» Exercise details: Scan the records below. List lines holding "властный".

Source records:
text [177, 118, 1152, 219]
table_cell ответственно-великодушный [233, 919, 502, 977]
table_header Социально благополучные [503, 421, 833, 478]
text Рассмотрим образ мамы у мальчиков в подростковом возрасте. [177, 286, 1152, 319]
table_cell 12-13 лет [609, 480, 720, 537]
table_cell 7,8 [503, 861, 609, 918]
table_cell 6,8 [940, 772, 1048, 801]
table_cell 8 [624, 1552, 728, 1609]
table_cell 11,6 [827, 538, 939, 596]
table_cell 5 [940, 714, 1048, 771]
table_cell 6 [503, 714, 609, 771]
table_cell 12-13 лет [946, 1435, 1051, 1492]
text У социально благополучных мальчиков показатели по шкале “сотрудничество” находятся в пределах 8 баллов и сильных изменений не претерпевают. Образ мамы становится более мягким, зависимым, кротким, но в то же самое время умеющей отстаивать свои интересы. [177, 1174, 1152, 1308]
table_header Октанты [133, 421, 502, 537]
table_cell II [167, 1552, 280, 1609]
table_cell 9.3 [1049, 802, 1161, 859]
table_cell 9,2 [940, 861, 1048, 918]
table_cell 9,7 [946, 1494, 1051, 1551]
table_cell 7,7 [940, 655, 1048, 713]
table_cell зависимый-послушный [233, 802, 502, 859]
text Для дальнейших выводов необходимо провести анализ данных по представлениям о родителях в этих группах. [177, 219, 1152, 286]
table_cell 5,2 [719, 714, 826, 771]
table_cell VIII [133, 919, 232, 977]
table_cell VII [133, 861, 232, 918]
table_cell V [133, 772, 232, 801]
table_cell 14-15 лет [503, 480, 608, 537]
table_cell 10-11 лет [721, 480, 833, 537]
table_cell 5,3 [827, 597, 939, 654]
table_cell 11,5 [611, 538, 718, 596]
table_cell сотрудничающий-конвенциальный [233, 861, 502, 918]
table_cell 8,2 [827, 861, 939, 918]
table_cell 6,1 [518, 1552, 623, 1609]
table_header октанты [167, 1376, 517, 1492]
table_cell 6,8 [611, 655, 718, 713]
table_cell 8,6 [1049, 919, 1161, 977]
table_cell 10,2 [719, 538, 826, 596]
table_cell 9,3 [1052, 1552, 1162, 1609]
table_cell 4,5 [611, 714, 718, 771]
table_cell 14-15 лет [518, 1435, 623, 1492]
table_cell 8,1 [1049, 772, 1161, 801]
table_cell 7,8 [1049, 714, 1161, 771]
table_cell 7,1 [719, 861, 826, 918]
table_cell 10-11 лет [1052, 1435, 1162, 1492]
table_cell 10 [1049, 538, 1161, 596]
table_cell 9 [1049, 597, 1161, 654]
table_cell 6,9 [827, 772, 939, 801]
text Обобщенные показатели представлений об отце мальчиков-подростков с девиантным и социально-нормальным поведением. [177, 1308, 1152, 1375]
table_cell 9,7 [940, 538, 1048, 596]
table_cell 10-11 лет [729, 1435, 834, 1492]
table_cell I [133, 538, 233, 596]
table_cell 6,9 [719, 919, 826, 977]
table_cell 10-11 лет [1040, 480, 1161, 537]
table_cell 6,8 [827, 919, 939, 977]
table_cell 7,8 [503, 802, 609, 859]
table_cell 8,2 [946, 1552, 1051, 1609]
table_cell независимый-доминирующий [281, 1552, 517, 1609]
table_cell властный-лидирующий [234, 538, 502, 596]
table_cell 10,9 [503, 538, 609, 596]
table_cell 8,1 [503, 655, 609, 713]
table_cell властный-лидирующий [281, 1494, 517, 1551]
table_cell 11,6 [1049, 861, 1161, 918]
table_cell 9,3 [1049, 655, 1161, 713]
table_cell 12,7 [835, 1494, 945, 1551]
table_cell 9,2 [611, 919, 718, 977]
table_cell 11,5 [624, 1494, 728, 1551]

» Solution for this problem:
table_cell властный-лидирующий [234, 538, 502, 596]
table_cell властный-лидирующий [281, 1494, 517, 1551]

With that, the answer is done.